» **Travail à faire**:
1 > Traduisez en anglais cette phrase de l'extrait sur Rabelais : « Jacques Cartier est d'ailleurs nommé en toutes lettres dans l'épisode de Ouydire. »
2 > Modifiez les enregistrements, du début jusqu'à la ligne contenant « 8: (814, 1140) » incluse, en remplaçant « top-left » par « bottom-left », et ne donnez que ces lignes.

L'oeuvre de Rabelais surtout montre des traces de l'influence des récits canadiens et les voyages de Pantagruel ont été  inspirés par ceux de Cartier et de Roberval. Les « navigations » du Quart Livre doivent beaucoup aux relations de Jacques Cartier, de Roberval et de Jean-Alphonse de Xaintonge, que Rabelais affuble  des surnoms de Jamet Brayer, Robert Vaibringue et Xénomane.  Jacques Cartier est d'ailleurs nommé en toutes lettres dans l'épisode de Ouydire.

Enregistrements sources
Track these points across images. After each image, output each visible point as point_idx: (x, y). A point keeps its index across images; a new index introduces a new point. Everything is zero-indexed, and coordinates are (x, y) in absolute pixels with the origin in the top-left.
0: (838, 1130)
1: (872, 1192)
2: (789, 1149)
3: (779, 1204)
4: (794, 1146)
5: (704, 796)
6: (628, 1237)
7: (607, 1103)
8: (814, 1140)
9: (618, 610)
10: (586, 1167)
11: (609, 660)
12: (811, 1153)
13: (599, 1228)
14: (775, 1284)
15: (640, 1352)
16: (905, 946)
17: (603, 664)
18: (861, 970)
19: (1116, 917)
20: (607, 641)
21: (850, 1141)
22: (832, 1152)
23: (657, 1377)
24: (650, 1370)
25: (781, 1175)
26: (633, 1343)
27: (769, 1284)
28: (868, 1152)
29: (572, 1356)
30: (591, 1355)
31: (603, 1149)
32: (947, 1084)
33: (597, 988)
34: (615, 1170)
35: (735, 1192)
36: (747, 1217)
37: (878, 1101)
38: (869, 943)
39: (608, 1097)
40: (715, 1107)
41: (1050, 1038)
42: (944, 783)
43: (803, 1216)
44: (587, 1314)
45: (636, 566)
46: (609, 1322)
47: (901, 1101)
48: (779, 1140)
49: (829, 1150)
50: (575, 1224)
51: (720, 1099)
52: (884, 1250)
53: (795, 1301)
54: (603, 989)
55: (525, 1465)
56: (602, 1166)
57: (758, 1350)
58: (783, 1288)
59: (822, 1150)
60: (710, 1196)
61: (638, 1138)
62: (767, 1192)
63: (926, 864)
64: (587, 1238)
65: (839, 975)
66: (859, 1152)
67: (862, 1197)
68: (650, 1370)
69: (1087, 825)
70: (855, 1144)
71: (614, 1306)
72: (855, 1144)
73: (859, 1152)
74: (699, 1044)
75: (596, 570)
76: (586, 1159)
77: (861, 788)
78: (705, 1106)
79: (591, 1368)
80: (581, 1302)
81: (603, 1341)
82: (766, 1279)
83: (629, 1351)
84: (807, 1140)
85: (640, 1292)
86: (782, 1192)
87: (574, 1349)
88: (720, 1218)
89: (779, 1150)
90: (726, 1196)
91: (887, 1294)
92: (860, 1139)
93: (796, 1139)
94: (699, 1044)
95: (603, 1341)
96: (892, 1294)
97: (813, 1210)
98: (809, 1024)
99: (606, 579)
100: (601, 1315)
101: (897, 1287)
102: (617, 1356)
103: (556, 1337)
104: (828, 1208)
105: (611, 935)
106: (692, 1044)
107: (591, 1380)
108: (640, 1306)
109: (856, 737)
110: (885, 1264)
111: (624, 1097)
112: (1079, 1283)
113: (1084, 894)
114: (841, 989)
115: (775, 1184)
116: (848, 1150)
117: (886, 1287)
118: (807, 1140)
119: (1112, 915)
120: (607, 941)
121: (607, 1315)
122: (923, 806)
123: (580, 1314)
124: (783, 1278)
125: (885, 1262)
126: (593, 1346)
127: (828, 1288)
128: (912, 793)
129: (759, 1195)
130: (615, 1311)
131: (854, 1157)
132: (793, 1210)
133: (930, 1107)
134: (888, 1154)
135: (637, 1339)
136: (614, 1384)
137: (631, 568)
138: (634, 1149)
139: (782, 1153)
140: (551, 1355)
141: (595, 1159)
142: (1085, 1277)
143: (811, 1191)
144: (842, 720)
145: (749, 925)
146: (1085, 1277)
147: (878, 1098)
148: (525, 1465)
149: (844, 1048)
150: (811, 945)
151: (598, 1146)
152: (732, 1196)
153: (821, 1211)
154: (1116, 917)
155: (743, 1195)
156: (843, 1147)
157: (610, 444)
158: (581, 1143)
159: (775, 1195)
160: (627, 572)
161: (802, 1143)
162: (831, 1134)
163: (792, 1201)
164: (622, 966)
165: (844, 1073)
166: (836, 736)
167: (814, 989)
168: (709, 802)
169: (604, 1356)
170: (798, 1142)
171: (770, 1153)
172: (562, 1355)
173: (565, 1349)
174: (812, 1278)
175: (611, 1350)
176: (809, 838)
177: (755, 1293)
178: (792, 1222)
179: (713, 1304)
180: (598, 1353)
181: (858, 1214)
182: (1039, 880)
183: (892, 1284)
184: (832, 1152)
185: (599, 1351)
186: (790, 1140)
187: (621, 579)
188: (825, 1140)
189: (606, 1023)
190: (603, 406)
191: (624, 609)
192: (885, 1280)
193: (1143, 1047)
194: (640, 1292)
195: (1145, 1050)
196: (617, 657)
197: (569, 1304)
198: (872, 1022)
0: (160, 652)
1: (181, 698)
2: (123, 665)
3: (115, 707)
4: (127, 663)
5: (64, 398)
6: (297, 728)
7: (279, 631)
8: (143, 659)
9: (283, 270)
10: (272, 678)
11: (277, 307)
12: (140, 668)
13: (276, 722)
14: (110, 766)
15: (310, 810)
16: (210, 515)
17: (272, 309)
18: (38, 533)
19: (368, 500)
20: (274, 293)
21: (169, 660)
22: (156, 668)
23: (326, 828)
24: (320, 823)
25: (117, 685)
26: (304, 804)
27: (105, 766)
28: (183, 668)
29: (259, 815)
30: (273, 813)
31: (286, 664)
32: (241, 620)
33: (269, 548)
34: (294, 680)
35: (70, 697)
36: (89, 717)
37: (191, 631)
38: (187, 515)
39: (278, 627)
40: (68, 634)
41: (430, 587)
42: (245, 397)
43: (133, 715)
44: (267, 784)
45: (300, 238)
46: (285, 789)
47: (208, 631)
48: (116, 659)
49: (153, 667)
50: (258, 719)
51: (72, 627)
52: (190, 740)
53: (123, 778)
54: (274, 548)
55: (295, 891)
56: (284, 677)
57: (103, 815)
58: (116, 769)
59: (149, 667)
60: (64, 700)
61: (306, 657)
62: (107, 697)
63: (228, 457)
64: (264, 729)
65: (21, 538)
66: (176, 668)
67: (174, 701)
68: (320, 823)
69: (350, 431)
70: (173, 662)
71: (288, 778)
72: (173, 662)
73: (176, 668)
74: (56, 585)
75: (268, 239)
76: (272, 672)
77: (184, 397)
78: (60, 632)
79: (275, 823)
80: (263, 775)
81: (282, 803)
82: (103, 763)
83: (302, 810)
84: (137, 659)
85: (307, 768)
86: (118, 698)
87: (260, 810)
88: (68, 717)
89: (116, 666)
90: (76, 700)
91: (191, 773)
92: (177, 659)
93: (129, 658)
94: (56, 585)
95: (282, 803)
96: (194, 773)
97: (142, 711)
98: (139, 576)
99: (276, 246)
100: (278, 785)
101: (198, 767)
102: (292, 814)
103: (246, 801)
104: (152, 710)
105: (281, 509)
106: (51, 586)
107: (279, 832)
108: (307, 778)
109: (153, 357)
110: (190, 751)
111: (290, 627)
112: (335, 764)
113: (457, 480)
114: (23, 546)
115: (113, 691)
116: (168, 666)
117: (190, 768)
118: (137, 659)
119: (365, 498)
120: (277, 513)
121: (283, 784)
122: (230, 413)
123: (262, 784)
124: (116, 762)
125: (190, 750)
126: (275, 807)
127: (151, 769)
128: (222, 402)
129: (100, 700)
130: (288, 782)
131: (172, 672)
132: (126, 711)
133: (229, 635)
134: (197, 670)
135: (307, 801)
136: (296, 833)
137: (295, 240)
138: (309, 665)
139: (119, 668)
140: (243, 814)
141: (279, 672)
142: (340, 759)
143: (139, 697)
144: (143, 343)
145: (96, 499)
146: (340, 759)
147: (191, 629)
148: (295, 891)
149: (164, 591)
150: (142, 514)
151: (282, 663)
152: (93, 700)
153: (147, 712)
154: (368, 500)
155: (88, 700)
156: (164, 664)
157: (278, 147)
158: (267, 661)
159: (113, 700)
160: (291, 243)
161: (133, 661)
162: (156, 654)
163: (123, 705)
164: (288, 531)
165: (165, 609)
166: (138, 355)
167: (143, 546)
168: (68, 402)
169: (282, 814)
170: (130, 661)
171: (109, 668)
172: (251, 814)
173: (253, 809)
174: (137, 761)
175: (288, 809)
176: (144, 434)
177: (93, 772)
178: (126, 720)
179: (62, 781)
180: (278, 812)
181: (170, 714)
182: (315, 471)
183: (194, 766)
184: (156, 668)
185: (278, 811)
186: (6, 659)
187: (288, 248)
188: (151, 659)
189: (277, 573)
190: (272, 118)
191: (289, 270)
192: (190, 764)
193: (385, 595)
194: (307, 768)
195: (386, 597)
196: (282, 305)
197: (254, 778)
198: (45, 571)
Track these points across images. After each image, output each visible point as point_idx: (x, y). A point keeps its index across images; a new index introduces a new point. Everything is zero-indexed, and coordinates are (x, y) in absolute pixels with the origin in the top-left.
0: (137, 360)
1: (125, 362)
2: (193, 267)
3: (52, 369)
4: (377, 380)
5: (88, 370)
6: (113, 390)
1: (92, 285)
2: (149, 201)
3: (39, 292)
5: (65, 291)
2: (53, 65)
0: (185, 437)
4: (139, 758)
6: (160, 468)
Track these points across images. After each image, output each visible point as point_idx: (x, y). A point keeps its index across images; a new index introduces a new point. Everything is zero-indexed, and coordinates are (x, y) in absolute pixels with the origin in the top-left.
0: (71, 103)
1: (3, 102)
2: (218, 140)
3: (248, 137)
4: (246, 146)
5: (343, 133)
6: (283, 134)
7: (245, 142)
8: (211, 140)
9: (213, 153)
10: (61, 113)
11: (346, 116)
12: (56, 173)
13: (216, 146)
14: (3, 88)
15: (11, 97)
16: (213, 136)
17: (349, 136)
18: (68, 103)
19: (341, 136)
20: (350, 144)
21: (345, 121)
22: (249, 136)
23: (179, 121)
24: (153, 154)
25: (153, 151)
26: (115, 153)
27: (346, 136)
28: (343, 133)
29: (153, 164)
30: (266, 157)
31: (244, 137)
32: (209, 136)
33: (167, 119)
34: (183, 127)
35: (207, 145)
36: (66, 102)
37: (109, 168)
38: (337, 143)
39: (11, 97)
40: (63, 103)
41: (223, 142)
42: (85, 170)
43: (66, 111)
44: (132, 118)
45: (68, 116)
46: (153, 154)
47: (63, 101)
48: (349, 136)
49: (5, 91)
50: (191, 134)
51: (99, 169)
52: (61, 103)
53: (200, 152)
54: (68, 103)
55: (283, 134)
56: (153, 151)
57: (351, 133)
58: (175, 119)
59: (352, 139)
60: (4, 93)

» **Corrigé des exercices**:
1 > Jacques Cartier is, moreover, mentioned by name in the Ouydire episode.

2 >
Track these points across images. After each image, output each visible point as point_idx: (x, y). A point keeps its index across images; a new index introduces a new point. Everything is zero-indexed, and coordinates are (x, y) in absolute pixels with the origin in the bottom-left.
0: (838, 1130)
1: (872, 1192)
2: (789, 1149)
3: (779, 1204)
4: (794, 1146)
5: (704, 796)
6: (628, 1237)
7: (607, 1103)
8: (814, 1140)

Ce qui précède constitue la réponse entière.